I dati sulla violenza

La percentuale di collaboratrici che ha vissuto episodi di violenza è molto elevato (22%) ed è equivalente, ponderando i dati rispetto alla maggiore estensione di fascia di età, a quella rilevata da Istat (30%). La violenza psicologica ha riguardato il 34% delle donne intervistate , quella fisica il 25%, quella sessuale il 15% e lo stalking il 14%. Gli episodi sono avvenuti in prevalenza fra i 20 e i 40 anni. Un dato interessante: il 41% delle donne e il 23% degli uomini intervistati dice di essere a conoscenza di episodi di violenza fra la cerchia dei conoscenti ma stima che la percentuale scenda rispettivamente al 23% e al 13% se ci si riferisce alle proprie colleghe. «Sfatiamo uno stereotipo -denunciano gli estensori della ricerca- la violenza non riguarda solo alcune persone e alcune categorie sociali, ma è tra noi, uomini e donne di istruzione superiore, affermati socialmente e professionalmente, appartenenti alla cultura europea, affrancati ormai da condizionamenti di modelli culturali arcaici».

I comportamenti di sopraffazione più frequenti sono ritenuti: Pretendere che alcune faccende di casa e di cura siano di esclusiva pertinenza della donna (94%), Fare battute a sfondo sessuale (87%), Fare avance fisiche (85%), Obbligare a lasciare il lavoro per accudire ai figli (77%), Stalking (83%), Insultare (71%), Impedire di prendere decisioni sulla gestione economica (68%), Controllare computer e chat (66%). Vi è però una diversa percezione fra le donne (più sensibili) e gli uomini per quanto riguarda lo stalking (con una differenza del 19%) a cui segue il controllo del pc e del telefono con (il 15%) e l’insulto con (14%). Donne e uomini differiscono inoltre del 15% sia nell’osservazione dei comportamenti che indicano dinamiche di sopruso più sottili (condizionare la scelta degli amici, il modo di vestire, dileggiare di fronte ad altri) sia in quelli che si riferiscono a violenze più esplicite (forzare rapporti sessuali non voluti, minacciare, dare calci e pugni, stuprare).

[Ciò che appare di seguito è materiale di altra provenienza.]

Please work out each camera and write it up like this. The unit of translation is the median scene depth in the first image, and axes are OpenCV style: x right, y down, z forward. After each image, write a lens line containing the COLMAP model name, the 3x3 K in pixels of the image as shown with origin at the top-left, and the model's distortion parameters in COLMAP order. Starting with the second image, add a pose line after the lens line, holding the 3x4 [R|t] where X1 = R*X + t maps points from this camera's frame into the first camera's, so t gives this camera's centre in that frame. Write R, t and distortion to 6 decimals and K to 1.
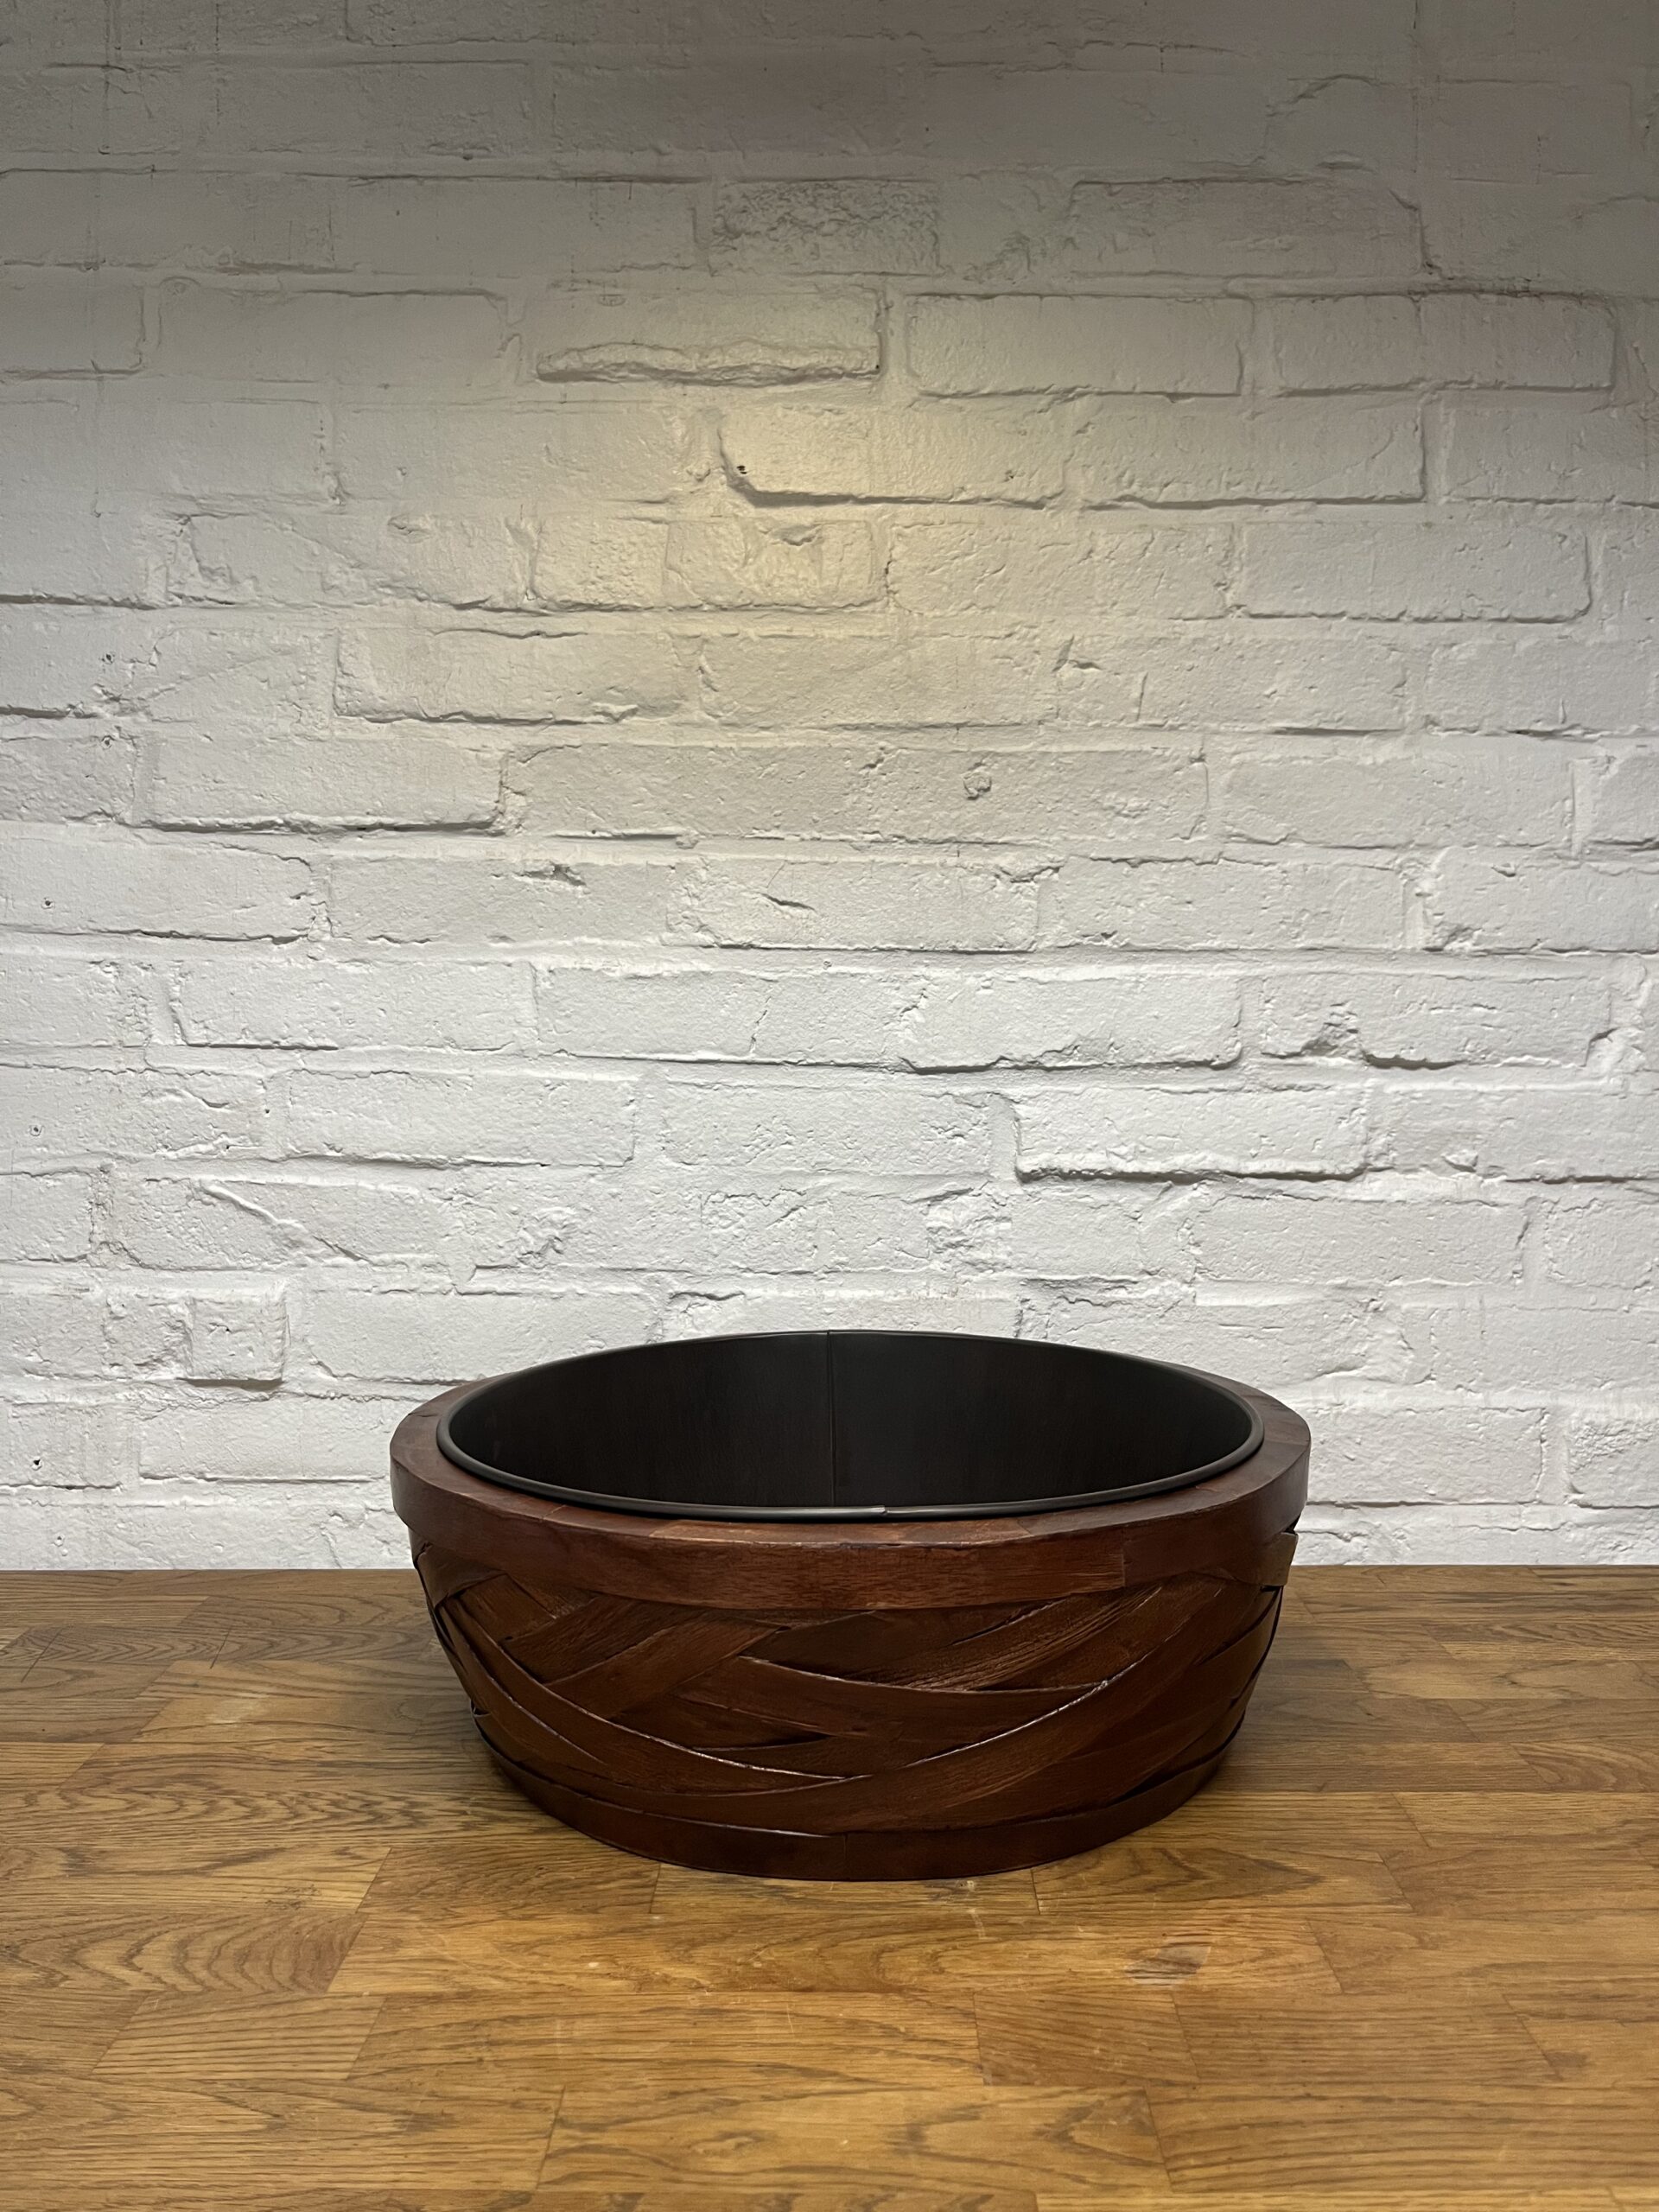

«Quello che abbiamo notato durante la Ricerca - commentano Marilù Guglielmini e Debora Moretti responsabili del Progetto Libellula - è che il concetto di violenza è vissuto in modo diverso in base all’età. Le persone più adulte, sopra i 35 anni, riconoscono le diverse sfumature della violenza, l’isolamento, la violenza psicologia, la possessività, la violenza economica.I più giovani invece associano la violenza prevalentemente solo al femminicidio e allo stupro. Riteniamo -commentano ancora- che questo sia dovuto al fatto che il concetto di violenza sulle donne al quale hanno accesso è quello proposto dalla cronaca, che poco affrontano il tema da un punto di vista culturale e raccontando le diverse sfaccettature del fenomeno. Ci sono diversi aspetti della violenza che non sono quindi riconosciuti dalle fasce più giovani e quindi di conseguenza sono più a rischio di essere agiti. È il caso delle affermazioni “ è geloso perché ci tiene a me”, “controlla il mio abbigliamento perché è geloso, “mi ama”,”Mi vuole solo per lui perché mi ama”.

Una delle armi potenti in mano alle aziende per combattere la violenza sulle donne è una seria politica di pari opportunità che garantisca parità di accesso, di sviluppo e di carriera. Lo dicono con chiarezza gli intervistati indicandola il 68% delle volte (il voto era multiplo). Seguono i servizi di consulenza legale e psicologica, i corsi di difesa personale, l’erogazione di seminari e giornate formative sui temi rivolte rivolte ai dipendenti e propri familiari.